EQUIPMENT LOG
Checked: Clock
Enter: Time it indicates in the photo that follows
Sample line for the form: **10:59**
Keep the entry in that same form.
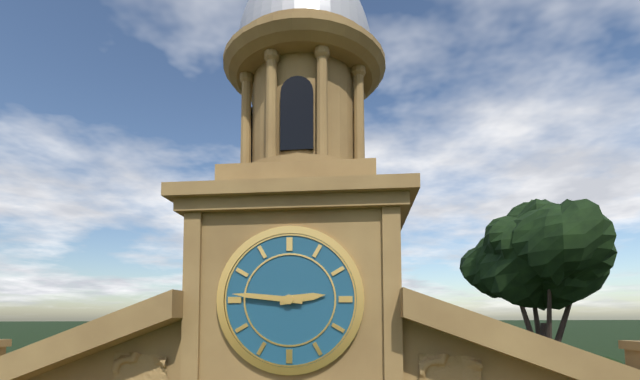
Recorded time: **2:46**
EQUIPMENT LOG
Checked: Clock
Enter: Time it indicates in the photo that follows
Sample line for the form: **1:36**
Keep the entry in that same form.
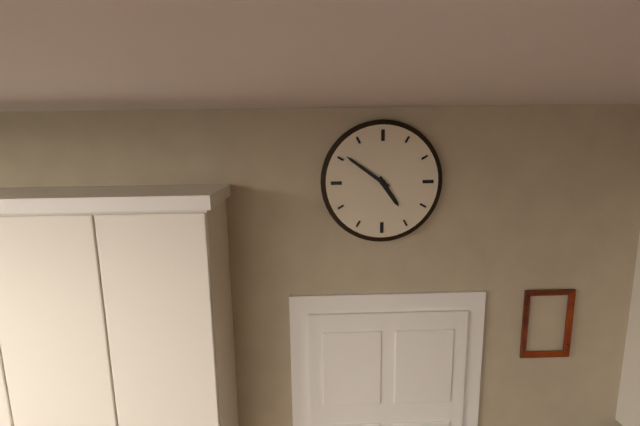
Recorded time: **4:51**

============

Copy out all of the material above word for word, leaving out the pictures.

» Written solution
EQUIPMENT LOG
Checked: Clock
Enter: Time it indicates in the photo that follows
Sample line for the form: **10:59**
Keep the entry in that same form.
Recorded time: **2:46**
EQUIPMENT LOG
Checked: Clock
Enter: Time it indicates in the photo that follows
Sample line for the form: **1:36**
Keep the entry in that same form.
Recorded time: **4:51**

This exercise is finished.